I have looked around and have not found much good information about exactly what goes on with 'nitrogen deficit' when you add wood to a soil system. Most of the science appear to be focussed on just tilling in
carbon material, not creating strategic pockets of carbon. Here are my working hypotheses:
1. the bacterial robing of nitrogen from the soil solution happens at the surface of wood, and eventually the surface is so encrusted with bacterial-based communities that they no longer actively drain nitrogen. So there is a initial period of intensive nitrogen drain near the surface of a wood particle, but the effect lessens over time.

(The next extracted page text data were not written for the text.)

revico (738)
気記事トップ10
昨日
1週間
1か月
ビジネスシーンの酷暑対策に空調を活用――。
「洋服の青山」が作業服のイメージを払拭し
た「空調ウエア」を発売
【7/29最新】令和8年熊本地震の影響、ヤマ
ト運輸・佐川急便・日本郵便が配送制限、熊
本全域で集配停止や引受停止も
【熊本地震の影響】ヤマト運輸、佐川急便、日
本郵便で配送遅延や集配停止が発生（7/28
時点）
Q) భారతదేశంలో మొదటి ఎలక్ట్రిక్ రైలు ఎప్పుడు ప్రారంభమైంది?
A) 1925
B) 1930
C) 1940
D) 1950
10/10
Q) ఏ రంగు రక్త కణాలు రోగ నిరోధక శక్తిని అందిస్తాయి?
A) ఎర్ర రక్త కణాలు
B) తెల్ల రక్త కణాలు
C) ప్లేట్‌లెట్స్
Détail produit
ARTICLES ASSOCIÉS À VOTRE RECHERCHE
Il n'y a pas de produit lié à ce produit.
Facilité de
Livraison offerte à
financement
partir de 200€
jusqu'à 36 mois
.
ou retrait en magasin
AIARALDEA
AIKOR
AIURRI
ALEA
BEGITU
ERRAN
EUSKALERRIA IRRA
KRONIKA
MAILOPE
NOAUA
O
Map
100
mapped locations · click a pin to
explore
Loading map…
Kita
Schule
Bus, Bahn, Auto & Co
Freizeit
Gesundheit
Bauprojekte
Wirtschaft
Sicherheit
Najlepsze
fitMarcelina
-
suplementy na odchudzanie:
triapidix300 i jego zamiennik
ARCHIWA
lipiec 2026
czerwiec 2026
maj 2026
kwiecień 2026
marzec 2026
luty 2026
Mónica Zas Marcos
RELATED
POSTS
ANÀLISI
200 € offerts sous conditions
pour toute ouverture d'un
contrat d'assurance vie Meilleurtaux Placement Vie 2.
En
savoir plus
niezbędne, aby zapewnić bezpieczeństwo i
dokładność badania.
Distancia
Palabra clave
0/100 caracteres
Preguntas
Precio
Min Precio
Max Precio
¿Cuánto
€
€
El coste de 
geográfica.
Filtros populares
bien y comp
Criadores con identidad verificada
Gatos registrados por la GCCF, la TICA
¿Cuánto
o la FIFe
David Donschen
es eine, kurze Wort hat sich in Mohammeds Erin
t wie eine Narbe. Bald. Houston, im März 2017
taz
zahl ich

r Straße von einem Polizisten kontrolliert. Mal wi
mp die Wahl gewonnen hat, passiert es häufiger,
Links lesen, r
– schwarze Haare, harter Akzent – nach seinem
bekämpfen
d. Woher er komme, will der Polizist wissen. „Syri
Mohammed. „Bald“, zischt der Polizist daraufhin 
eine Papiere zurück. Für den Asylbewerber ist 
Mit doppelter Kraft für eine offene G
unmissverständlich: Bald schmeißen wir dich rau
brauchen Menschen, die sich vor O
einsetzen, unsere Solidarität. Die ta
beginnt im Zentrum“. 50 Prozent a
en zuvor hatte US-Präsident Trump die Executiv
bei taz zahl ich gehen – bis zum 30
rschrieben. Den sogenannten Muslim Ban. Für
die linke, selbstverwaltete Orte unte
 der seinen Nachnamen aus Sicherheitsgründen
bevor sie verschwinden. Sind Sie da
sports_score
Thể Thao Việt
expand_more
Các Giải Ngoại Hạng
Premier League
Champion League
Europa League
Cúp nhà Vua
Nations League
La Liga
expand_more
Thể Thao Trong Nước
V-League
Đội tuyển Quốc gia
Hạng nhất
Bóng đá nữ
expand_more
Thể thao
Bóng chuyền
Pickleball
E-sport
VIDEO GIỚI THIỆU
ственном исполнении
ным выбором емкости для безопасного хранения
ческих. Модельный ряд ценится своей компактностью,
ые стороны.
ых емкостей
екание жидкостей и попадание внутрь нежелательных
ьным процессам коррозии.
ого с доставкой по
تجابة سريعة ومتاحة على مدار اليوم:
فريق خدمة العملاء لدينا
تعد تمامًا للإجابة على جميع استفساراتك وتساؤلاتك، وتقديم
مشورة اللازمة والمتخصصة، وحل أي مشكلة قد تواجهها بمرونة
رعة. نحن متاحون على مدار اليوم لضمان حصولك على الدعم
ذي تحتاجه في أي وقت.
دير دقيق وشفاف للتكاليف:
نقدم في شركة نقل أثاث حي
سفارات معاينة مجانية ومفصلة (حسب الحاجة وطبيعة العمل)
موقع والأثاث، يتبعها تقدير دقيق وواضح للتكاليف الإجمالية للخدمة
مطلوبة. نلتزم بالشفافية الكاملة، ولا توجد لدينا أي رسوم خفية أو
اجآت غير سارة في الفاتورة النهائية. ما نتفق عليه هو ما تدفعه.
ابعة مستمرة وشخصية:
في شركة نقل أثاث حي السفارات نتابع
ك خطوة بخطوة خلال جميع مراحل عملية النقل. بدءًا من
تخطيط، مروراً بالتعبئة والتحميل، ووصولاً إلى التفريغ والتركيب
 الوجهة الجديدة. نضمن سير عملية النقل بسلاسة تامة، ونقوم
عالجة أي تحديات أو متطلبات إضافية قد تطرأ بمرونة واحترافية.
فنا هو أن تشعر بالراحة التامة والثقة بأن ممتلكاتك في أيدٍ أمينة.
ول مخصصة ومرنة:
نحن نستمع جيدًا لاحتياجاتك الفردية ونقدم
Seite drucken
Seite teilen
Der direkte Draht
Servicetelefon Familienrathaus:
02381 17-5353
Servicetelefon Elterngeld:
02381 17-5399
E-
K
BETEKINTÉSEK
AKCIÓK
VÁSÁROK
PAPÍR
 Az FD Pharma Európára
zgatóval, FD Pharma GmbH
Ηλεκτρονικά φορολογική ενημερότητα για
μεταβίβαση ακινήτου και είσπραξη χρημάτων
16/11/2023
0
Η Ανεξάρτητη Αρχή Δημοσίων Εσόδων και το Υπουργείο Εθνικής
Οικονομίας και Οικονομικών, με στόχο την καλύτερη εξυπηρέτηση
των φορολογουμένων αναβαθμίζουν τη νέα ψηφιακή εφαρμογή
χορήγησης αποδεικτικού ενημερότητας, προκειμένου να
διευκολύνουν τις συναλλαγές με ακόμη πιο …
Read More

2. The interior of wood particles is consumed by fungi. The fungi can operate with lower N levels and it is really unclear what the fungi are doing with N in relation to their wood eating habits.
3. plant
roots forage, and so the more heterogeneous the soil the more likely plants will find a nitrogen rich site. Roots can forage for water one place, and nutrients another place, but need water to get nutrients.
4. Nitrogen 'stolen' to begin surface decomposition of carbon rich material is released later as bacterial bodies decompose or are eaten by nematodes and protozoans, so the problem becomes the solution with time.
I met a guy who would pound alder stakes into the ground to improve soil structure--vertical fractures, no digging, patchy introduction of carbon, lots of depth for air and water penetration.
Lots of talk on this issue. Not a lot of science.